Sur la même longueur d'onde, la responsable climat au German Marshall Fund, Kathleen Kelly, voit l'affaire Solyndra comme «une distraction désolante», qui empêche de se pencher sur «la question des indispensables subsides dont a besoin le secteur pour décoller». Ces attaques sont «purement politiques et liées à la campagne, insiste-t-elle. C'est d'autant plus navrant que dans le passé, le dossier des énergies vertes a été un sujet de coopération bipartisane. Mais aujourd'hui, même les élus qui soutenaient les projets liés au changement climatique dégainent», dit Kelly. La chercheuse espère qu'une fois l'élection passée, le Congrès pourra revenir à un mode de fonctionnement plus consensuel. Les experts affirment qu'il est grand temps car la Chine, où les impulsions sont fixées au sommet de manière autoritaire, prend une avance préoccupante en matière d'investissements dans les énergies renouvelables.

«C'est le paradoxe de la situation actuelle, dit l'ancien responsable du ministère de l'Énergie. Nous restons très en avance dans la recherche fondamentale. Les Chinois viennent ici, puis ils repartent et commercialisent ces technologies tandis que nous piétinons dans des batailles stupides.
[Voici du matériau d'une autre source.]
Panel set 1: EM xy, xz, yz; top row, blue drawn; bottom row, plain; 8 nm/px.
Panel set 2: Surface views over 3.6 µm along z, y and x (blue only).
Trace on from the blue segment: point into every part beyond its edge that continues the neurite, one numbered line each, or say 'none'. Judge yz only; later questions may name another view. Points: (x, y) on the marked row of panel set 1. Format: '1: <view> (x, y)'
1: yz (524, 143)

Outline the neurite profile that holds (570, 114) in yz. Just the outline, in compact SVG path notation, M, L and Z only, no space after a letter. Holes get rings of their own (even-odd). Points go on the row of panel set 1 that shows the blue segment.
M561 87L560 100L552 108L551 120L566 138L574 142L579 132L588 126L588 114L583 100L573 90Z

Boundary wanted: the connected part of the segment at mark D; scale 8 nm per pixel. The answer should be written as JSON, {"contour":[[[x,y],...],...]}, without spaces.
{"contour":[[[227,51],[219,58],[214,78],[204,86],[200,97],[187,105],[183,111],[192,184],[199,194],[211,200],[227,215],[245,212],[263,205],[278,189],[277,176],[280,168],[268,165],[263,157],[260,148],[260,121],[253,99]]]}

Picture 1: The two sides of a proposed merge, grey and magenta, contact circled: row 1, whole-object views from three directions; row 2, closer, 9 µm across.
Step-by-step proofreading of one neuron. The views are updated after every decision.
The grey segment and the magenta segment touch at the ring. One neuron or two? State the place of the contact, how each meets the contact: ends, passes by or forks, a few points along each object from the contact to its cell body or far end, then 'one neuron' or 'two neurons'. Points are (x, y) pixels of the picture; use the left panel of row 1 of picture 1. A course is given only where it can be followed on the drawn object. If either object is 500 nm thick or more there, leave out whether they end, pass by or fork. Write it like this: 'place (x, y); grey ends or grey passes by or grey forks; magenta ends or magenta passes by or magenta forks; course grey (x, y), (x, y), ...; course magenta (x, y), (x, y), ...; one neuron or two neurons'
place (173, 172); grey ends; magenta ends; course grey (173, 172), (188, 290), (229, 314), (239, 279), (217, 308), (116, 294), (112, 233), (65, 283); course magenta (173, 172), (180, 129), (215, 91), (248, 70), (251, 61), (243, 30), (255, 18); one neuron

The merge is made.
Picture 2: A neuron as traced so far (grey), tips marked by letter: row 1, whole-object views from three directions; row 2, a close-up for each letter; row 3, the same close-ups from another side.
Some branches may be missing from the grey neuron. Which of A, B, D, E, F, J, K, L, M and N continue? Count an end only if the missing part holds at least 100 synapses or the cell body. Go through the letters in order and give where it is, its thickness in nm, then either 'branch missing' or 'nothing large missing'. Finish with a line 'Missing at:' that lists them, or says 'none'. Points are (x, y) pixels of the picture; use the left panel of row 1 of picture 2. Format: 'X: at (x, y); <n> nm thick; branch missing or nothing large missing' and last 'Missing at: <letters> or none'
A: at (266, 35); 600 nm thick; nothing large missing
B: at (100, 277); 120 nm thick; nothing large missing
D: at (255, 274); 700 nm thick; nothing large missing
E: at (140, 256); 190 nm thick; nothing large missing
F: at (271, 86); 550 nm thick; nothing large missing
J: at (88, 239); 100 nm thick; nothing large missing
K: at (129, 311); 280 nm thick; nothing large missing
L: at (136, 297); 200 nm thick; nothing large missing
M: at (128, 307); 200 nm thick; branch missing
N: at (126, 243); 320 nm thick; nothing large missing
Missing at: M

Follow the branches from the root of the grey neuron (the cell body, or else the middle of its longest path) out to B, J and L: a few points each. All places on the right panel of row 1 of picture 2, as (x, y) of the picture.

C'est que, contrairement aux Chinois, aux Allemands ou même aux Mexicains, nous n'avons toujours pas de vision, de consensus national sur la direction où nous voulons aller.» Il est vrai qu'un consensus est difficile quand la plupart des candidats républicains continuent de nier farouchement la réalité du changement climatique. Sur les neufs rivaux potentiels d'Obama, seuls Jon Huntsman et Mitt Romney ont osé dire ouvertement qu'ils y croyaient.